I’m worried about the future of the Republican Party.

Oh, I know, it’s hard to believe that a lopsided liberal like me would fret about the plight of the GOP. And I suppose I’m not fretting. After all that Newt Gingrich, George W. Bush, Dick Cheney and the Republican congresses have wrought these last 15 years, I sure don’t want to see them return to power anytime soon. But I am worried.

The national Republican Party finds itself bereft of leadership - save that of a thoroughly discredited ex-vice president and the radio gabber Rush Limbaugh.

Republican moderates despair. There were, after the elections of 2006 and 2008, only three of them left in the United States Senate, perhaps a half-dozen in the U.S. House. Last month, one of those in the Senate, Arlen Specter of Pennsylvania, announced himself a Democrat.

Indeed, the last two national elections have proven disastrous for Republicans, resulting in a loss of 51 seats in the House, 13 in the Senate, and - of course - the presidency.


What’s left of the congressional GOP hails primarily from the South and the West. And it is staunchly, often irrationally, conservative. In an April 29 op-ed column in the New York Times, Maine’s Olympia J. Snowe, one of the two Republican moderates left in the Senate, attributed Specter’s defection to the Democrats to the GOP’s “devaluation of diversity with the party.”

She went on to argue that “there is no plausible scenario under which Republicans can grow into a majority while shrinking our ideological confines and continuing to retreat into a regional party. Ideological purity is not the ticket back to the promised land of governing majorities - indeed, it was when we began to emphasize social issues to the detriment of some of our basic tenets as a party that we encountered an electoral backlash.”

Snowe’s moderate Republican Senate colleague from Maine understands this. When Susan Collins helped negotiate President Barack Obama’s stimulus package and joined Snowe and Specter in voting for it, she received no end of criticism from her conservative Republican colleagues. Collins explained herself simply: “People don’t want us to be the party that just says no, just no.”
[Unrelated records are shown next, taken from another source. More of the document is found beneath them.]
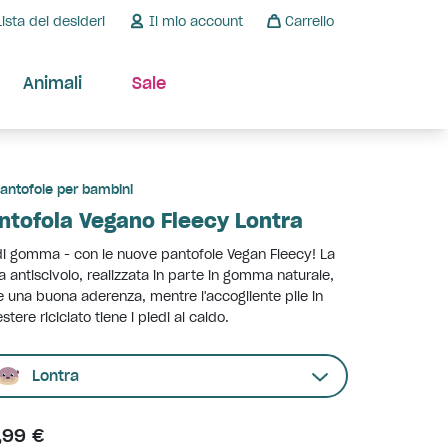
Lista dei desideri
Il mio account
Carrello
Animali
Sale
antofole per bambini
ntofola Vegano Fleecy Lontra
di gomma - con le nuove pantofole Vegan Fleecy! La
a antiscivolo, realizzata in parte in gomma naturale,
e una buona aderenza, mentre l'accogliente pile in
estere riciclato tiene i piedi al caldo.
Lontra
,99 €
But that is the path members of the national Republican Party have chosen to follow since the elections of 2008 (and one might argue, long before). Obama’s attempts to reach out to Republicans have left him staring at his empty, proffered hand. Republicans have responded with “no, just no.”

They’ve also returned to preaching the gospel of “Read my lips: no new taxes” - the gospel message of Gov. Linda Lingle’s veto rally at the Capitol last month in which she struck down two Democratic tax measures that would have impacted only the wealthiest among us, one that would be paid largely by visitors, and a fourth that would cost those among us who chew tobacco - that’s right, who chew tobacco.

And the Republican insistence on putting social issues at the core of their ideology was also on display this past legislative session. In the debate over civil unions, Republican legislators unanimously said “no.” To be sure, their tone was sometimes gentle, but in other instances it was snide or derisive. In other words, uncivil to the core.


In the optimistic Republican mini-surge of the late ‘90s, many of us thought the local GOP might, just might, achieve a majority in at least one house of the Legislature. It didn’t happen. In a booming economy, a moderate Linda Lingle won two terms as governor, but neither she nor the Republican faithful have been able to fashion anything close to a legislative majority. At last count, six Republicans serve in the 51-member state house, two in the 25-member state Senate.

Those Republicans who remain in office blame their plight on Hawaii’s plantation past, on the power of Hawaii’s unions, on the “liberal media,” on the stupidity of the voter.

Instead, they might consider their insistence on “shrinking their ideological confines” and their propensity for saying “no, just no.”